▸ ASSIGNMENT:
Skip the images and copy each record exactly as written.

______

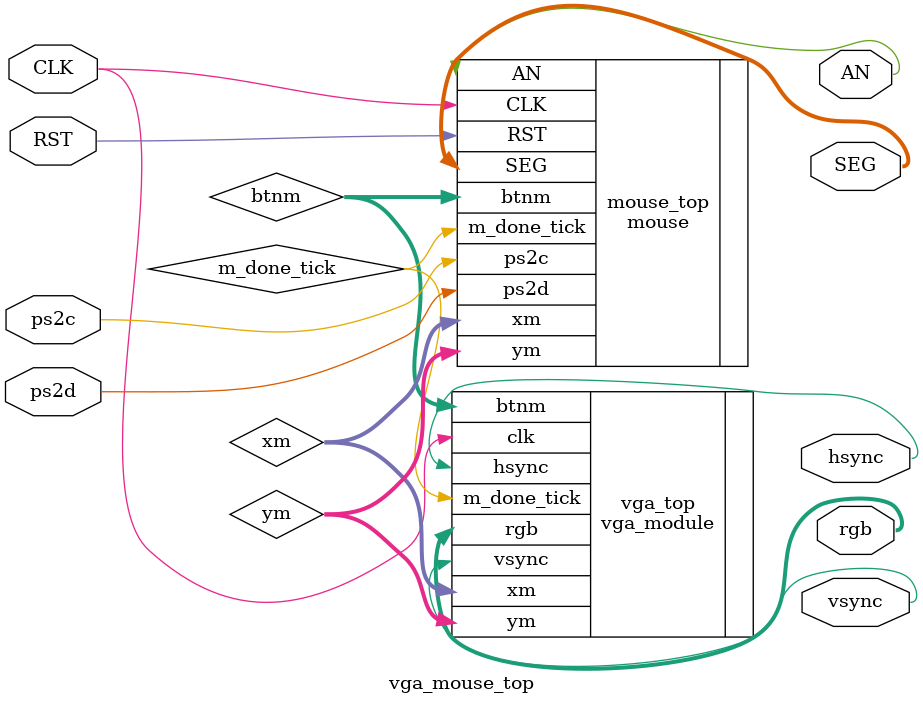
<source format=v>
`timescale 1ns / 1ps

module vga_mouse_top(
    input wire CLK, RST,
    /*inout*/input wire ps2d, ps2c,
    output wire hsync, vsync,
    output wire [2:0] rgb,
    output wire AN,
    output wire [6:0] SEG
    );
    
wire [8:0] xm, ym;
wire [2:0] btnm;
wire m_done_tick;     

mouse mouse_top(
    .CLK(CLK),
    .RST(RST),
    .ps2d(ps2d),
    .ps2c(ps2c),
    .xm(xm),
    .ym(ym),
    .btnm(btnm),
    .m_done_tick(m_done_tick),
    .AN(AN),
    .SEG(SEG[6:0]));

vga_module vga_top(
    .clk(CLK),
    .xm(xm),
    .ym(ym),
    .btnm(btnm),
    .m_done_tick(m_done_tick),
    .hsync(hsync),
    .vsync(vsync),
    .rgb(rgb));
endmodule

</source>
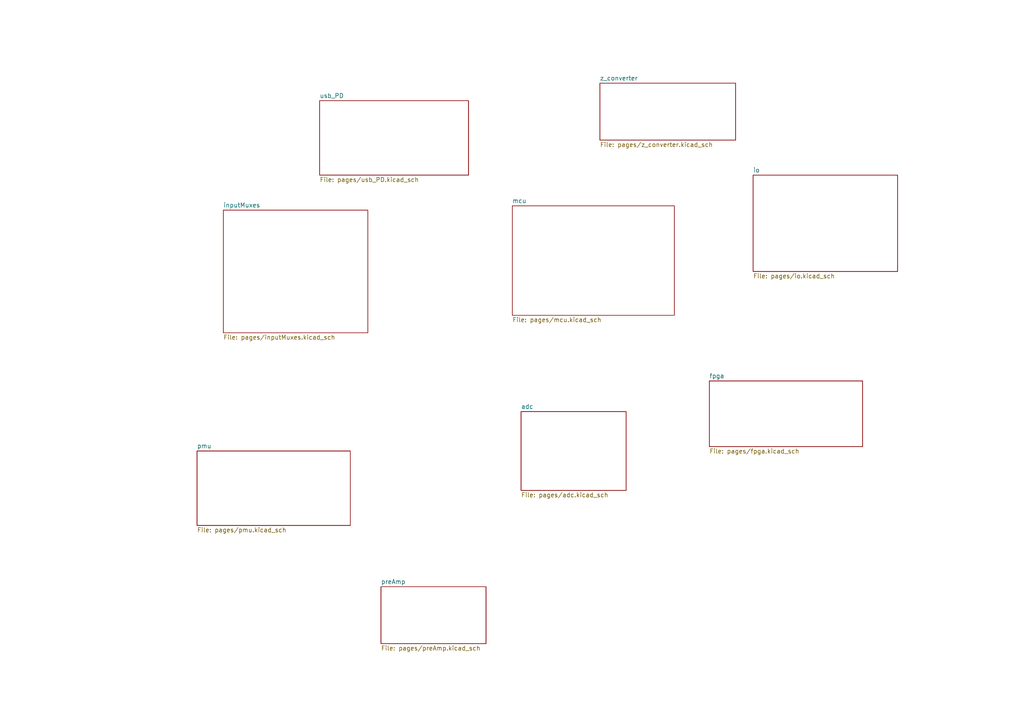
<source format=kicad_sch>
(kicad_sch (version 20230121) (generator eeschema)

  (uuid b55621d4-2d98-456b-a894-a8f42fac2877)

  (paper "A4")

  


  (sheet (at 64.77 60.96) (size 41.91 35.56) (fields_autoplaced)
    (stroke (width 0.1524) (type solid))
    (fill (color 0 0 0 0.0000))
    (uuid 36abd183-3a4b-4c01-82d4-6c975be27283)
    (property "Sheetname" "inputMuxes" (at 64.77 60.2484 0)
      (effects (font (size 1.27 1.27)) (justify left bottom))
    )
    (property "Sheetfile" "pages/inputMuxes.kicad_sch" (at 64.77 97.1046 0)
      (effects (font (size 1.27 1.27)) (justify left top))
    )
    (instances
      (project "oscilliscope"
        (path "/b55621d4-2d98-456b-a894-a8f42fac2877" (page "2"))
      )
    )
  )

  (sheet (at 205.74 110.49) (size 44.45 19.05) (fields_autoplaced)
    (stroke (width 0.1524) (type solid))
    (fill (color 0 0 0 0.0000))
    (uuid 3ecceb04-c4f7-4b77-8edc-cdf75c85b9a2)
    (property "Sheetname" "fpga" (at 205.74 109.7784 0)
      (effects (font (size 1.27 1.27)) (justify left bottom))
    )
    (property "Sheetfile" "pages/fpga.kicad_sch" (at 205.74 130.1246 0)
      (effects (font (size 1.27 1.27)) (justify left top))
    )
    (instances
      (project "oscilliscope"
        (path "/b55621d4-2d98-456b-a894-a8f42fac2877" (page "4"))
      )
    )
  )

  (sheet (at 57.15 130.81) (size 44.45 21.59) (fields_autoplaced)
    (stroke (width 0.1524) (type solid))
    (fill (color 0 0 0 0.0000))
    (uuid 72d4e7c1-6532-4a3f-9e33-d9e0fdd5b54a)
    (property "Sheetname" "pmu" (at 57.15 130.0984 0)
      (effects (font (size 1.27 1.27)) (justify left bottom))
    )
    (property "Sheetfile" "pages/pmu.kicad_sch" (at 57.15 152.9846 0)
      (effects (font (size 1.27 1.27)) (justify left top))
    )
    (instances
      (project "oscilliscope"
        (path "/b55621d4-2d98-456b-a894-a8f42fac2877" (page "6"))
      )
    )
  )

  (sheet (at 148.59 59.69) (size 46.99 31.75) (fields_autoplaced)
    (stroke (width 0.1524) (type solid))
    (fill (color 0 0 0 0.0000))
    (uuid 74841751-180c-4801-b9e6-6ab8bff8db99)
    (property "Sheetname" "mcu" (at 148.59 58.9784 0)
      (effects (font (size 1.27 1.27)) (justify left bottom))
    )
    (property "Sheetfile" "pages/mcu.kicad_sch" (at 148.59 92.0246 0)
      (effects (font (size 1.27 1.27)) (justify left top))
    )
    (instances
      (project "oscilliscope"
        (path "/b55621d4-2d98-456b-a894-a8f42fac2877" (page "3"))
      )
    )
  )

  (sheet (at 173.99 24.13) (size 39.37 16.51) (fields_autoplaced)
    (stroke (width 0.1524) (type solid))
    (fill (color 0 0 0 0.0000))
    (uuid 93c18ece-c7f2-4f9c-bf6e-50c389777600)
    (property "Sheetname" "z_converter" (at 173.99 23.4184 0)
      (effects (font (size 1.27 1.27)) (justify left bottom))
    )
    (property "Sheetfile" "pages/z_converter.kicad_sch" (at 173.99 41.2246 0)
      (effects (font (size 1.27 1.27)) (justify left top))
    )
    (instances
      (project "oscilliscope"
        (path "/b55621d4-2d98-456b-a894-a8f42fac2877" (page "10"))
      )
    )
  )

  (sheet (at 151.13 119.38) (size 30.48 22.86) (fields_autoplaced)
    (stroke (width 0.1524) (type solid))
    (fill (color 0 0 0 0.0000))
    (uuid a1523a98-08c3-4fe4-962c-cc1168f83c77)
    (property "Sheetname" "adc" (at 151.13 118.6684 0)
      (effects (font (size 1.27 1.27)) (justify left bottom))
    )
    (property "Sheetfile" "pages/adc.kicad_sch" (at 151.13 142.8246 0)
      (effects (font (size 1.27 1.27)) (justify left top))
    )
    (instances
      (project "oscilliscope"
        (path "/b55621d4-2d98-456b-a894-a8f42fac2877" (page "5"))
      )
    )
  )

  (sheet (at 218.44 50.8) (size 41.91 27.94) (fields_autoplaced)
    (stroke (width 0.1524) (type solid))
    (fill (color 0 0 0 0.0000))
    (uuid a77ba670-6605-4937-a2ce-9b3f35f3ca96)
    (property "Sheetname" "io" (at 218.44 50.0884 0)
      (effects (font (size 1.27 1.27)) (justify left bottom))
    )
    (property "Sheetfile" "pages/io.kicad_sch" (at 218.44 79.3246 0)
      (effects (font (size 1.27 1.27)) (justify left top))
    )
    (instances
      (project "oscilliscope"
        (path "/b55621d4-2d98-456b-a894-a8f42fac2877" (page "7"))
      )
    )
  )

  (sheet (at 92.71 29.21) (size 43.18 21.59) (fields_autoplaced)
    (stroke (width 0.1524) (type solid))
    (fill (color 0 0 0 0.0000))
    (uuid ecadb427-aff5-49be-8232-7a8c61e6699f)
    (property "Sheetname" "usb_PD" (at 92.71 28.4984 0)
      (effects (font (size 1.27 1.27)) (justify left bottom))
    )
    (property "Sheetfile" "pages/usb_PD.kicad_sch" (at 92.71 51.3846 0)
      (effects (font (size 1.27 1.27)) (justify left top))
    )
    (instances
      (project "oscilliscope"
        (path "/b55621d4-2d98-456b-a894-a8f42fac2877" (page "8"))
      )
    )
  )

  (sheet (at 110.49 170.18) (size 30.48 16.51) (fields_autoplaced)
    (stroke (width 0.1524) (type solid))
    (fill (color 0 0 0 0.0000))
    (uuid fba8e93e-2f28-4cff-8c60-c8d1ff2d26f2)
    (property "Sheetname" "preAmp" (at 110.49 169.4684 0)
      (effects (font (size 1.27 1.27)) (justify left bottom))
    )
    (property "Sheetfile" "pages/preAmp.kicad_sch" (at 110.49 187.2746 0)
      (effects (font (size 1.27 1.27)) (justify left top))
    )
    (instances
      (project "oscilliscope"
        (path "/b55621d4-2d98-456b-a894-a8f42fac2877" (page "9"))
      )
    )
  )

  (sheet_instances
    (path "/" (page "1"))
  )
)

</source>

______

▸ ANSWER TO THIS PROBLEM:
<source format=v>
`timescale 1ns / 1ps

module vga_mouse_top(
    input wire CLK, RST,
    /*inout*/input wire ps2d, ps2c,
    output wire hsync, vsync,
    output wire [2:0] rgb,
    output wire AN,
    output wire [6:0] SEG
    );
    
wire [8:0] xm, ym;
wire [2:0] btnm;
wire m_done_tick;     

mouse mouse_top(
    .CLK(CLK),
    .RST(RST),
    .ps2d(ps2d),
    .ps2c(ps2c),
    .xm(xm),
    .ym(ym),
    .btnm(btnm),
    .m_done_tick(m_done_tick),
    .AN(AN),
    .SEG(SEG[6:0]));

vga_module vga_top(
    .clk(CLK),
    .xm(xm),
    .ym(ym),
    .btnm(btnm),
    .m_done_tick(m_done_tick),
    .hsync(hsync),
    .vsync(vsync),
    .rgb(rgb));
endmodule

</source>
<source format=kicad_sch>
(kicad_sch (version 20230121) (generator eeschema)

  (uuid b55621d4-2d98-456b-a894-a8f42fac2877)

  (paper "A4")

  


  (sheet (at 64.77 60.96) (size 41.91 35.56) (fields_autoplaced)
    (stroke (width 0.1524) (type solid))
    (fill (color 0 0 0 0.0000))
    (uuid 36abd183-3a4b-4c01-82d4-6c975be27283)
    (property "Sheetname" "inputMuxes" (at 64.77 60.2484 0)
      (effects (font (size 1.27 1.27)) (justify left bottom))
    )
    (property "Sheetfile" "pages/inputMuxes.kicad_sch" (at 64.77 97.1046 0)
      (effects (font (size 1.27 1.27)) (justify left top))
    )
    (instances
      (project "oscilliscope"
        (path "/b55621d4-2d98-456b-a894-a8f42fac2877" (page "2"))
      )
    )
  )

  (sheet (at 205.74 110.49) (size 44.45 19.05) (fields_autoplaced)
    (stroke (width 0.1524) (type solid))
    (fill (color 0 0 0 0.0000))
    (uuid 3ecceb04-c4f7-4b77-8edc-cdf75c85b9a2)
    (property "Sheetname" "fpga" (at 205.74 109.7784 0)
      (effects (font (size 1.27 1.27)) (justify left bottom))
    )
    (property "Sheetfile" "pages/fpga.kicad_sch" (at 205.74 130.1246 0)
      (effects (font (size 1.27 1.27)) (justify left top))
    )
    (instances
      (project "oscilliscope"
        (path "/b55621d4-2d98-456b-a894-a8f42fac2877" (page "4"))
      )
    )
  )

  (sheet (at 57.15 130.81) (size 44.45 21.59) (fields_autoplaced)
    (stroke (width 0.1524) (type solid))
    (fill (color 0 0 0 0.0000))
    (uuid 72d4e7c1-6532-4a3f-9e33-d9e0fdd5b54a)
    (property "Sheetname" "pmu" (at 57.15 130.0984 0)
      (effects (font (size 1.27 1.27)) (justify left bottom))
    )
    (property "Sheetfile" "pages/pmu.kicad_sch" (at 57.15 152.9846 0)
      (effects (font (size 1.27 1.27)) (justify left top))
    )
    (instances
      (project "oscilliscope"
        (path "/b55621d4-2d98-456b-a894-a8f42fac2877" (page "6"))
      )
    )
  )

  (sheet (at 148.59 59.69) (size 46.99 31.75) (fields_autoplaced)
    (stroke (width 0.1524) (type solid))
    (fill (color 0 0 0 0.0000))
    (uuid 74841751-180c-4801-b9e6-6ab8bff8db99)
    (property "Sheetname" "mcu" (at 148.59 58.9784 0)
      (effects (font (size 1.27 1.27)) (justify left bottom))
    )
    (property "Sheetfile" "pages/mcu.kicad_sch" (at 148.59 92.0246 0)
      (effects (font (size 1.27 1.27)) (justify left top))
    )
    (instances
      (project "oscilliscope"
        (path "/b55621d4-2d98-456b-a894-a8f42fac2877" (page "3"))
      )
    )
  )

  (sheet (at 173.99 24.13) (size 39.37 16.51) (fields_autoplaced)
    (stroke (width 0.1524) (type solid))
    (fill (color 0 0 0 0.0000))
    (uuid 93c18ece-c7f2-4f9c-bf6e-50c389777600)
    (property "Sheetname" "z_converter" (at 173.99 23.4184 0)
      (effects (font (size 1.27 1.27)) (justify left bottom))
    )
    (property "Sheetfile" "pages/z_converter.kicad_sch" (at 173.99 41.2246 0)
      (effects (font (size 1.27 1.27)) (justify left top))
    )
    (instances
      (project "oscilliscope"
        (path "/b55621d4-2d98-456b-a894-a8f42fac2877" (page "10"))
      )
    )
  )

  (sheet (at 151.13 119.38) (size 30.48 22.86) (fields_autoplaced)
    (stroke (width 0.1524) (type solid))
    (fill (color 0 0 0 0.0000))
    (uuid a1523a98-08c3-4fe4-962c-cc1168f83c77)
    (property "Sheetname" "adc" (at 151.13 118.6684 0)
      (effects (font (size 1.27 1.27)) (justify left bottom))
    )
    (property "Sheetfile" "pages/adc.kicad_sch" (at 151.13 142.8246 0)
      (effects (font (size 1.27 1.27)) (justify left top))
    )
    (instances
      (project "oscilliscope"
        (path "/b55621d4-2d98-456b-a894-a8f42fac2877" (page "5"))
      )
    )
  )

  (sheet (at 218.44 50.8) (size 41.91 27.94) (fields_autoplaced)
    (stroke (width 0.1524) (type solid))
    (fill (color 0 0 0 0.0000))
    (uuid a77ba670-6605-4937-a2ce-9b3f35f3ca96)
    (property "Sheetname" "io" (at 218.44 50.0884 0)
      (effects (font (size 1.27 1.27)) (justify left bottom))
    )
    (property "Sheetfile" "pages/io.kicad_sch" (at 218.44 79.3246 0)
      (effects (font (size 1.27 1.27)) (justify left top))
    )
    (instances
      (project "oscilliscope"
        (path "/b55621d4-2d98-456b-a894-a8f42fac2877" (page "7"))
      )
    )
  )

  (sheet (at 92.71 29.21) (size 43.18 21.59) (fields_autoplaced)
    (stroke (width 0.1524) (type solid))
    (fill (color 0 0 0 0.0000))
    (uuid ecadb427-aff5-49be-8232-7a8c61e6699f)
    (property "Sheetname" "usb_PD" (at 92.71 28.4984 0)
      (effects (font (size 1.27 1.27)) (justify left bottom))
    )
    (property "Sheetfile" "pages/usb_PD.kicad_sch" (at 92.71 51.3846 0)
      (effects (font (size 1.27 1.27)) (justify left top))
    )
    (instances
      (project "oscilliscope"
        (path "/b55621d4-2d98-456b-a894-a8f42fac2877" (page "8"))
      )
    )
  )

  (sheet (at 110.49 170.18) (size 30.48 16.51) (fields_autoplaced)
    (stroke (width 0.1524) (type solid))
    (fill (color 0 0 0 0.0000))
    (uuid fba8e93e-2f28-4cff-8c60-c8d1ff2d26f2)
    (property "Sheetname" "preAmp" (at 110.49 169.4684 0)
      (effects (font (size 1.27 1.27)) (justify left bottom))
    )
    (property "Sheetfile" "pages/preAmp.kicad_sch" (at 110.49 187.2746 0)
      (effects (font (size 1.27 1.27)) (justify left top))
    )
    (instances
      (project "oscilliscope"
        (path "/b55621d4-2d98-456b-a894-a8f42fac2877" (page "9"))
      )
    )
  )

  (sheet_instances
    (path "/" (page "1"))
  )
)

</source>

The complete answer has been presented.